PÁGINA:
===============

Banalizando el mal

Por Antoni Puigverd (LA VANGUARDIA, 03/07/06):

Hannah Arendt participó como observadora en el proceso que tuvo lugar en Jerusalén contra Adolf Eichmann, jerarca nazi que, con impecable eficacia burocrática, mandó a los hornos crematorios a centenares de miles de judíos. El ensayo La banalidad del mal: Eichmann en Jerusalén es fruto de esta experiencia. Al leerlo, muchos judíos creyeron que Arendt relativizaba la culpa del burócrata nazi, cuando, en realidad, la pensadora estaba revisando a fondo la percepción de la maldad humana. Arendt no absuelve a Eichmann, pero demuestra que, para ejercer el mal, no es necesario ser un monstruo, un malvado o un bárbaro. Basta con ser un buen padre de familia y un funcionario meticuloso. Una persona cualquiera, un tipo perfectamente banal,puede ejercer la maldad más pura si se encuentra dentro de un mecanismo político o social que le empuja a actuar sin pensar.

La reflexión moral sobre el mal absoluto del nazismo no cuajó en el pensamiento político europeo inmediatamente después de la Segunda Guerra Mundial, sino mucho más tarde. Transcurrieron décadas, por otro lado, antes de que las sociedades democráticas condenaran el otro modelo de mal absoluto del siglo XX. Con la excusa de reeducar a los ciudadanos de la URSS para construir una nueva humanidad, el comunismo encerró en los impensables mataderos del gulag siberiano a los disidentes y a los sospechosos de disidencia. Hasta que todos los ciudadanos se convirtieron en sospechosos. Las gigantescas matanzas de los siniestros jemeres rojos, la genocida caza del tutsi que embriagó a los hutus en Ruanda, así como los episodios de limpieza étnica en los Balcanes responden al mecanismo que Hannah Arendt describió como la "banalización del mal": los tipos más entrañables, el taxista o el farmacéutico ejemplares, la maestra o la enfermera vocacionales pueden convertirse, atrapados en una determinada espiral política, social y mediática, en implacables asesinos, en repugnantes actores de la barbarie más extrema.

Es importante retener el fondo último de la reflexión de Hannah Arendt: no importa si el pretexto ideológico es malintencionado o bienintencionado. No importa si es agresivo o defensivo. No existen diferencias ideológicas perceptibles a la hora de empujar hacia la barbarie a los entrañables ciudadanos. Construyó el nazismo un mecanismo social, político y mediático que condujo a la banalización del mal sirviéndose de una ideología que partía de una premisa aberrante: la superioridad racial de unos sobre otros. Pero lo construyó igualmente el comunismo presentando el bondadoso horizonte de una sociedad igualitaria (visión idealizada que pervive en Catalunya a causa del prestigio que adquirió el PSUC al liderar el combate antifranquista por la libertad). También el fanatismo religioso ha activado parecidos mecanismos de banalización del mal (los sigue activando: islamismo). Y el nacionalismo, por supuesto, como las restantes ideologías totalizadoras.

===============

CONSIGNAS:
- a) Enumera los oficios que el artículo sobre la banalización del mal cita en su segundo párrafo como ejemplos de "los tipos más entrañables".
- b) Imprime literalmente el fragmento del artículo sobre la banalización del mal que va desde "Hannah Arendt participó" hasta "actuar sin pensar.", ambos incluidos.
- c) Prosigue el artículo sobre la banalización del mal a partir de su última oración.

EXTRACTO DE DATOS:
===============

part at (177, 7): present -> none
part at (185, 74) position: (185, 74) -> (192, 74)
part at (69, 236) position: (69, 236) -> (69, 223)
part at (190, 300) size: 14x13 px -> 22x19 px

===============

SOLUCIONES:
- a) taxista, farmacéutico, maestra, enfermera

- b)
Hannah Arendt participó como observadora en el proceso que tuvo lugar en Jerusalén contra Adolf Eichmann, jerarca nazi que, con impecable eficacia burocrática, mandó a los hornos crematorios a centenares de miles de judíos. El ensayo La banalidad del mal: Eichmann en Jerusalén es fruto de esta experiencia. Al leerlo, muchos judíos creyeron que Arendt relativizaba la culpa del burócrata nazi, cuando, en realidad, la pensadora estaba revisando a fondo la percepción de la maldad humana. Arendt no absuelve a Eichmann, pero demuestra que, para ejercer el mal, no es necesario ser un monstruo, un malvado o un bárbaro. Basta con ser un buen padre de familia y un funcionario meticuloso. Una persona cualquiera, un tipo perfectamente banal,puede ejercer la maldad más pura si se encuentra dentro de un mecanismo político o social que le empuja a actuar sin pensar.

- c)
Durante las últimas décadas, no pocos vascos entrañables han coqueteado con la barbarie. Sin llegar, claro está, a los horrendos extremos que acabamos de reseñar. Pero justificando, por acción u omisión, el asesinato, el chantaje y la marginación de muchos convecinos que, por razones políticas, culturales o raciales, no participaban del ideal patriótico vasco o eran considerados directamente enemigos. Y ahora que el presidente Zapatero empieza formalmente las negociaciones para conseguir lo que se ha dado en llamar impropiamente la paz, es imprescindible recordarlo. Es imprescindible que el nacionalismo vasco en su conjunto asuma sus responsabilidades ideológicas y se atreva a dar el paso verdaderamente valiente que la coyuntura exige: entonar un sonoro y democrático mea culpa, como el que ya parcialmente y con cierta sordina litúrgica ha insinuado el lehendakari Ibarretxe pidiendo perdón a las víctimas del atentado de Hipercor.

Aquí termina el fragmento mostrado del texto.